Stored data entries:

---

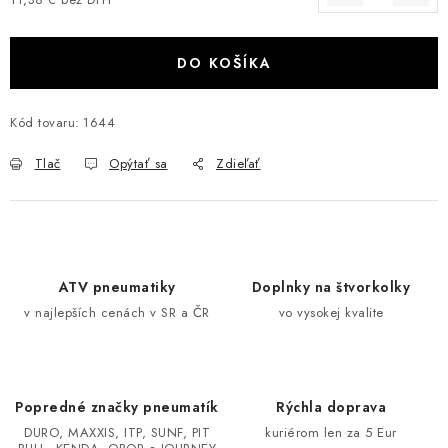
Jednotková cena:
VÝPREDAJ
DO KOŠÍKA
AKCIA
Kód tovaru:
1644
INÉ PRÍSLUŠENSTVO
Tlač
Opýtať sa
Zdieľať
YAMAHA GRIZZLY 550/660/700
SUZUKI KINGQUAD 700/750 LTA
CAN AM OUTLANDER 570/650/800/1000
ATV pneumatiky
Doplnky na štvorkolky
v najlepších cenách v SR a ČR
vo vysokej kvalite
CAN AM RENEGADE 570/650/800/1000
CF MOTO X450/X520/X550/X625
Popredné značky pneumatík
Rýchla doprava
DURO, MAXXIS, ITP, SUNF, PIT
kuriérom len za 5 Eur
CF MOTO 800/850 GLADIATOR X8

---

▶ [ASSIGNED TASK] List each line of the listing that contains the string "MOTO".

▶ [WRITTEN SOLUTION]
CF MOTO X450/X520/X550/X625
CF MOTO 800/850 GLADIATOR X8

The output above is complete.